* [Text segment]:
Object assets are organized under a single assets root directory:
assets_root_path/
├── category_1/ ← asset category
│ ├── instance_1/ ← asset instance (.usd, asset_size.json, collision meshes)
│ ├── instance_2/
│ └── …
├── category_2/
│ └── …
└── …
- assets_root_path — top-level directory of all categories; passed as
--assets_root_pathto replay, annotation, and generation scripts. - Asset category — a subdirectory grouping related instances.
- Asset instance — a leaf directory with the actual asset files (
.usd,asset_size.json, …).
During teleoperation, objects are supplied per-object via the repeatable --asset NAME=PATH
flag (e.g. --asset pot=/abs/path/category/instance). The last two path components
(category/instance) are stored in the recorded HDF5; downstream scripts (replay, annotation,
MimicGen) reconstruct full paths by joining --assets_root_path with the stored
category/instance. This keeps datasets portable across machines — only --assets_root_path
changes — and lets objects in one scene come from different categories.
Every asset instance needs an asset_size.json next to its .usd. It holds the object's
world-space bounding-box size ({"size": {"x", "y", "z"}}), which the pipeline uses to rest
the object on the table at the right height and to size its randomization region. The assets from the
download links above already include it, so you only need to run this
for your own USDs:
# one asset instance
python scripts/precompute_asset_sizes.py --usd /path/to/category/instance/instance.usd
# or a whole category (one subfolder per instance)
python scripts/precompute_asset_sizes.py --dir /path/to/categoryCollect data one of two ways, then train and evaluate your own policy:
- State replay: teleoperation → replay (re-render observations from recorded states).

* [Data extract]:
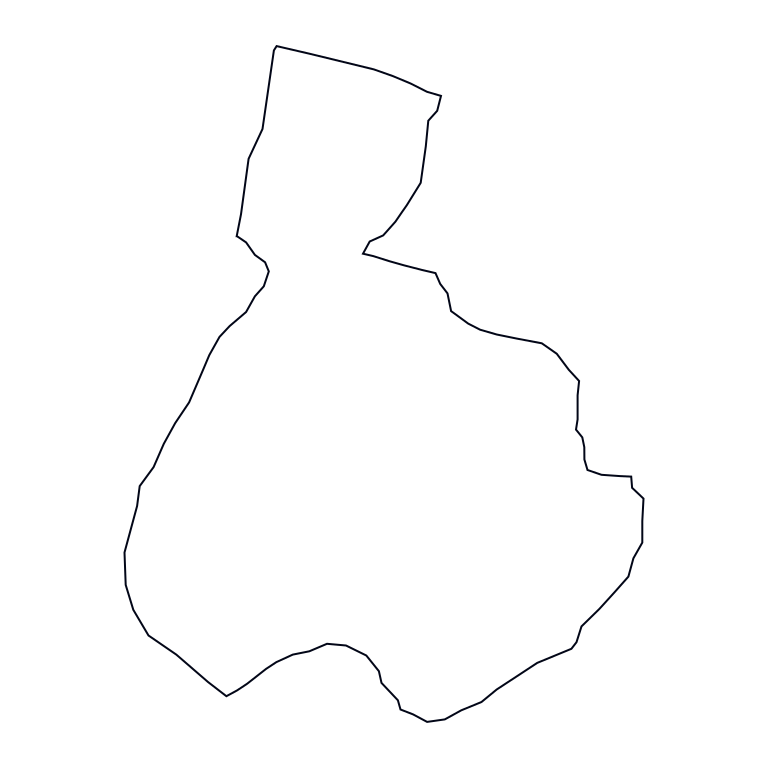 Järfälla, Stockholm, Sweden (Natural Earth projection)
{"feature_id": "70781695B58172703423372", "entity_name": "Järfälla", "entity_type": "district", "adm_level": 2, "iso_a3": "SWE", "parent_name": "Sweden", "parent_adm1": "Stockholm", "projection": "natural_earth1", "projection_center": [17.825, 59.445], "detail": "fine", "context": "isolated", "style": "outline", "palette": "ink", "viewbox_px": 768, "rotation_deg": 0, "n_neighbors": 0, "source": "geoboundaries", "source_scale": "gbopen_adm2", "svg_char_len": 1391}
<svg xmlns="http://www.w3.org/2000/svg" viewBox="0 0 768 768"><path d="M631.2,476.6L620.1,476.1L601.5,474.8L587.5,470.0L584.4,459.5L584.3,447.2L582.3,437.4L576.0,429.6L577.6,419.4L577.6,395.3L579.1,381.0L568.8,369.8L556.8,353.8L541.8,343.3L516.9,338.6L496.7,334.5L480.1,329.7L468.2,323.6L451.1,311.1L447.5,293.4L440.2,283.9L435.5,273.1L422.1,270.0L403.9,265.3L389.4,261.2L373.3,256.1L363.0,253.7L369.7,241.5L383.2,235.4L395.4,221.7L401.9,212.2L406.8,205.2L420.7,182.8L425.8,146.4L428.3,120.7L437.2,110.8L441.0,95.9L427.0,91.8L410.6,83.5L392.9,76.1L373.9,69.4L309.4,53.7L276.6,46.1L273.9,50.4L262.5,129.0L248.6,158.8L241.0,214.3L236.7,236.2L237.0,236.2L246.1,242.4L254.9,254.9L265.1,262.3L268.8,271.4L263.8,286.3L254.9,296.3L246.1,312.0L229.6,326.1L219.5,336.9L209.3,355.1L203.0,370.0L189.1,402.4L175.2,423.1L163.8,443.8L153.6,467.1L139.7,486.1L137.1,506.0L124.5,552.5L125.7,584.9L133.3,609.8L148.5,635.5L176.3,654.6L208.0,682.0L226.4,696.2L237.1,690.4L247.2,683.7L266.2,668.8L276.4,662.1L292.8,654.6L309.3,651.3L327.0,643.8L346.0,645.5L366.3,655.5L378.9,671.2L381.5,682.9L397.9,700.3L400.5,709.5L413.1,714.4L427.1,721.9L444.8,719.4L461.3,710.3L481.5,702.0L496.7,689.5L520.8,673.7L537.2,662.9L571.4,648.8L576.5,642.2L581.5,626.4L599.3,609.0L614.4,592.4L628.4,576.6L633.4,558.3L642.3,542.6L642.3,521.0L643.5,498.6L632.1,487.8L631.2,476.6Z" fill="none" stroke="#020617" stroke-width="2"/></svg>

* [What you will do]:
**a.** Copy the asset directory text word for word, from "python scripts/precompute_asset_sizes.py --dir" to "from recorded states).".
**b.** According to the asset directory text, which path components of an object are stored in the recorded HDF5?
**c.** Continue the asset directory text from where it stops.

* [Results of the exercise]:
**a.**
python scripts/precompute_asset_sizes.py --dir /path/to/categoryCollect data one of two ways, then train and evaluate your own policy:
- State replay: teleoperation → replay (re-render observations from recorded states).

**b.** The last two path components, category/instance.

**c.**
- MimicGen: teleoperation → annotate → generate (generate many demos from a few).
Domain randomization (--enable_domain_randomization with --hdris_path / --materials_path)
applies to the replay, generate, and evaluate stages only — teleoperation and
annotation run without it. Pass --help on any script for its full options.
Collect human demonstrations by driving the sim arms with the JoyLo leader. This needs the JoyLo hardware (Dynamixel leader arms + JoyCon) and a one-time motor calibration.
➡️ See joylo/README.md for the calibration step and the
follower/leader teleoperation commands.
No JoyLo hardware? Download the Teleop demos (HDF5) from Data & Downloads and start at Replay (4.2) or Annotate (4.3).
Re-simulates recorded teleoperation states and saves the requested observation modalities to a LeRobot dataset (optionally with domain randomization).
python scripts/replay_data.py \
--task PutPotOnCooktop-v0 \
--dataset_file /path/to/teleoperation_data.hdf5 \
--assets_root_path /path/to/assets \
--output_root /path/to/replay_dataset \
--observation_modalities "rgb,proprioception" \
--camera_width 320 --camera_height 240 --image_downsample_factor 1 \
--task_description "Put the pot on the induction cooktop" \
--enable_gripper_clamp \
--enable_cameras \
--headless--enable_gripper_clamp clamps the gripper command once a grasp is detected, preventing the
fingers from over-closing on (and crushing or ejecting) the grasped object.
Inputs: raw teleop trajectories as --dataset_file (the Teleop demos (HDF5)) and the
Object assets as --assets_root_path — both from Data & Downloads.
Output: a LeRobot dataset of re-rendered observations under --output_root.
Replays demos and auto-detects (--auto) the subtask termination signals MimicGen needs,
writing an annotated HDF5.
python scripts/mimic/annotate_demos.py \
--task PutPotOnCooktop-Mimic-v0 \
--input_file /path/to/teleoperation_data.hdf5 \
--output_file /path/to/annotated_dataset.hdf5 \
--assets_root_path /path/to/assets \
--auto \
--enable_cameras \
--headlessInputs: the Teleop demos (HDF5) as --input_file + the Object assets.
Output: an annotated HDF5 — sanity-check yours against the downloadable
Annotated demos (HDF5), which mark the same subtask boundaries.
Randomizes object poses and stitches subtask segments to generate many new trajectories, saving full observations directly to a LeRobot dataset. Built on Isaac Lab Mimic, IsaacLab's integration of MimicGen.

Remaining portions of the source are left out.